### PROBLEM TO SOLVE:
Copy out the whole passage on green anarchists and a "revolution of the human heart" word for word.

### TEXT BLOCK:
The other box is “why it may be good to try to get (green) anarchists to become more Quaker-like.”

Why would I say that?

Well, what is politics about? For anarchists and their leftist ancestors, it’s about trying to solve the problems in the world by changing the social, political or economic structures of our world – granting rights, starting programs, protecting forests, and so on. Fixing the badness that surrounds us.

What’s missing from the picture in almost every case are the problems that cannot be solved by any structural change –  the badness in individuals.

Ideally, we will find the perfect way of structuring (or destructuring) society, and then when we establish it we’ll be transformed from the petty, lazy assholes we are into kind, open-hearted angels. But that’s never going to happen, is it? If humanity were placed into a green anarchist utopia tomorrow, we’d find some way to fuck it up.

Because we need a “revolution of the human heart” every bit as much as we need an old-style political one. Which for me is where spirituality or religion comes in.

### DATASET SECTION:
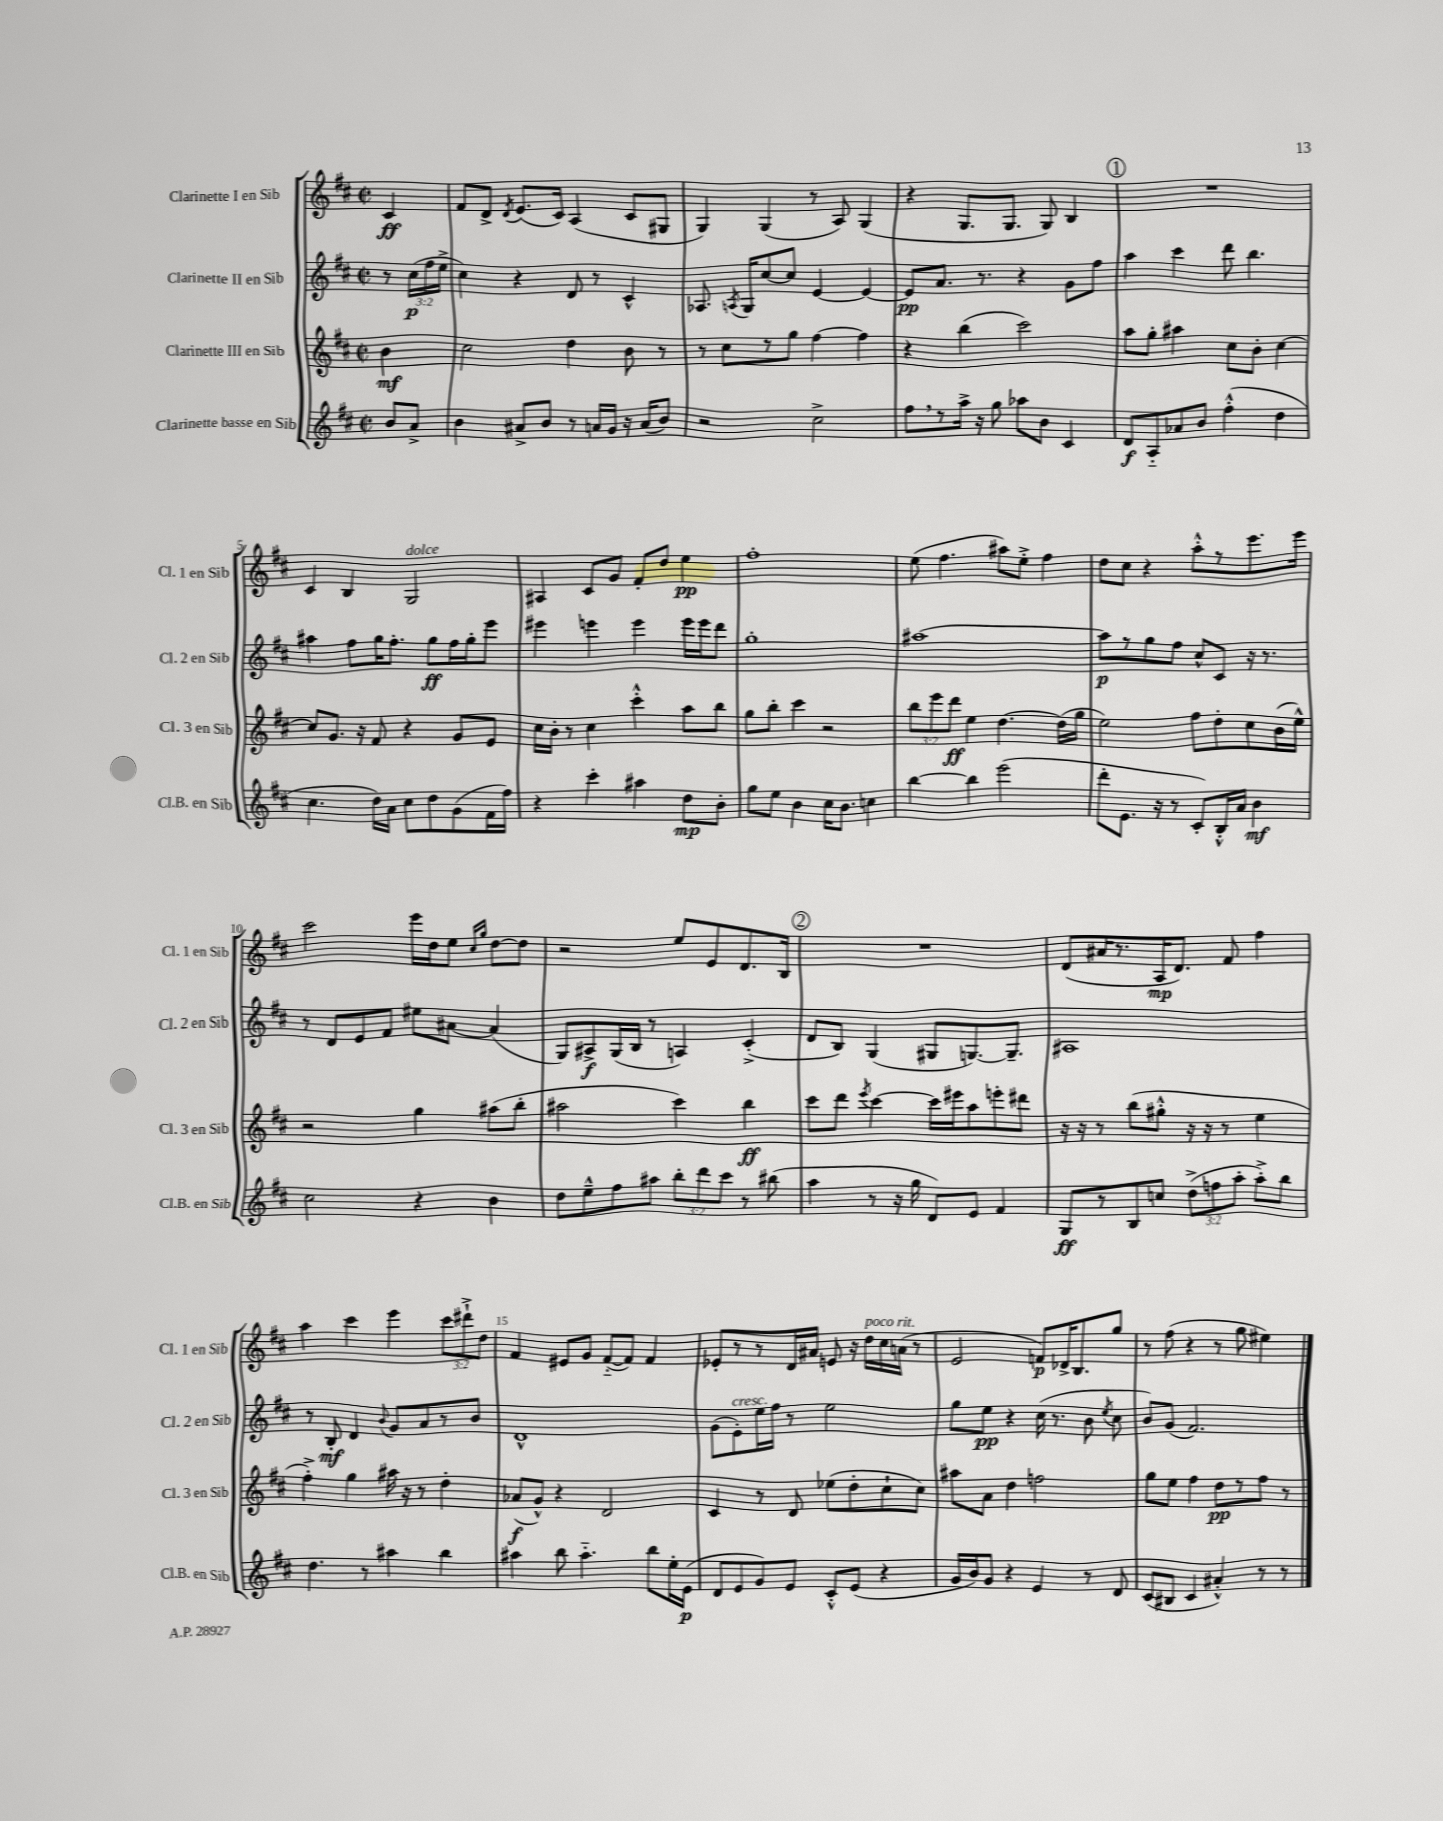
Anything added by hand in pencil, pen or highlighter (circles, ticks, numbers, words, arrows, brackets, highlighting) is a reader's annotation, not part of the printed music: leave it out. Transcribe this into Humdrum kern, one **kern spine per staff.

### SOLUTION TO THIS TASK:
The other box is “why it may be good to try to get (green) anarchists to become more Quaker-like.”

Why would I say that?

Well, what is politics about? For anarchists and their leftist ancestors, it’s about trying to solve the problems in the world by changing the social, political or economic structures of our world – granting rights, starting programs, protecting forests, and so on. Fixing the badness that surrounds us.

What’s missing from the picture in almost every case are the problems that cannot be solved by any structural change –  the badness in individuals.

Ideally, we will find the perfect way of structuring (or destructuring) society, and then when we establish it we’ll be transformed from the petty, lazy assholes we are into kind, open-hearted angels. But that’s never going to happen, is it? If humanity were placed into a green anarchist utopia tomorrow, we’d find some way to fuck it up.

Because we need a “revolution of the human heart” every bit as much as we need an old-style political one. Which for me is where spirituality or religion comes in.